High ticket prices were cited but it seems work is to be done to bring the fans back on side after Maldini’s dismissal and the sale of Sandro Tonali last year. A grace period has ended and while many supporters acknowledged it was time to move on from Stefano Pioli, the appointment of Fonseca and the decision to sign several players for €20million rather than a big, show-stopping name has led to an element of disaffection.
Tuesday night started well against an opponent as used to beating AC Milan at San Siro as Inter Milan in recent years. Man of the match last weekend, Christian Pulisic gave Milan the lead, finishing a finely executed move that started out from goalkeeper Mike Maignan’s feet. But Liverpool, who twice hit the woodwork, knew Milan’s weaknesses; at right-back, where captain Davide Calabria took Royal’s place, and in the air, where Liverpool defenders Ibrahima Konate and Virgil van Dijk dominated.

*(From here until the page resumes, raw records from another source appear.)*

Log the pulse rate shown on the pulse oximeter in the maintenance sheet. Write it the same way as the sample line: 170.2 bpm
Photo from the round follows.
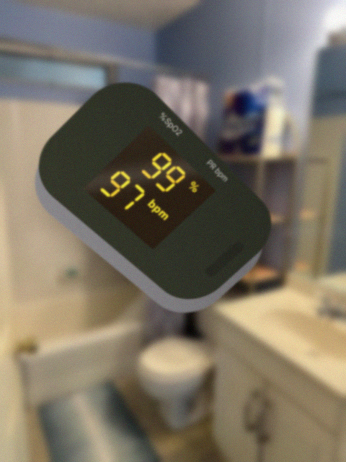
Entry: 97 bpm
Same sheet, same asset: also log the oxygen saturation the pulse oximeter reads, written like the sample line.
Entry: 99 %
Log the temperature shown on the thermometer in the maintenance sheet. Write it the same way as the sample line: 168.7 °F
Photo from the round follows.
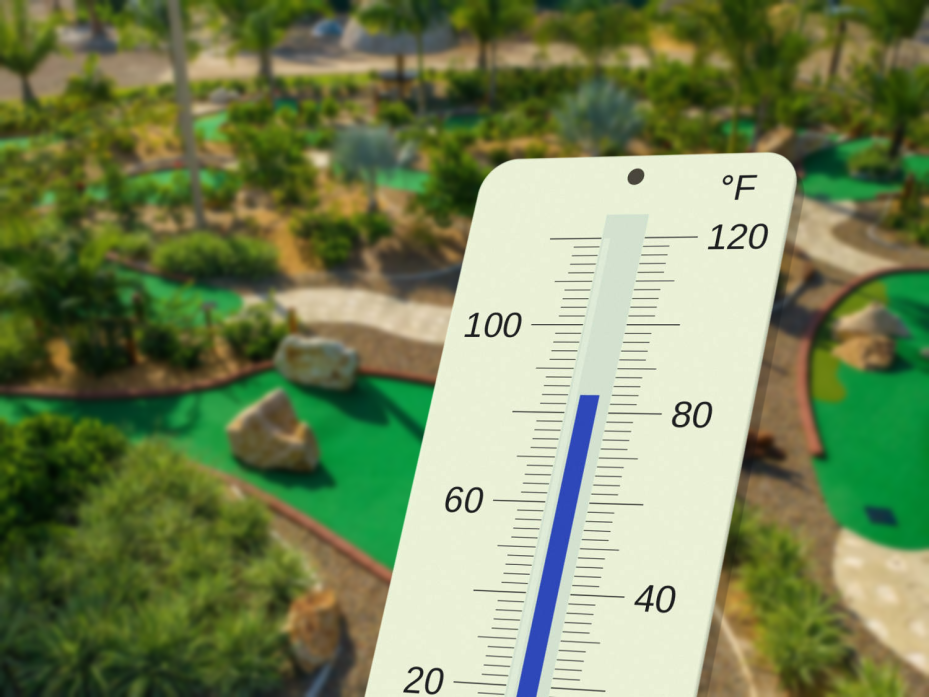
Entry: 84 °F
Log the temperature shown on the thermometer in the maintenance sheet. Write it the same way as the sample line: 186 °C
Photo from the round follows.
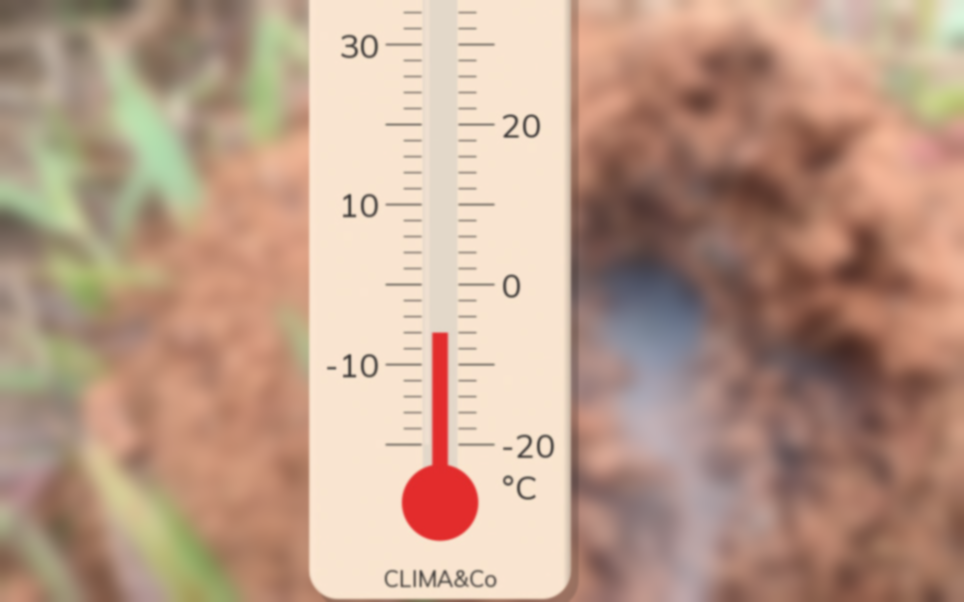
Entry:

As the game drew to a close, a chant went up in the Sud. “Fuori coglioni!” The ultras want the players to show some balls. Up next are Inter, who secured the Serie A title in the derby last season and reached the Champions League final at Milan’s expense the season before. While it’s still early days — presumably the eighth or ninth in the creation of a new cycle at the club — a minor miracle would be welcomed on Sunday.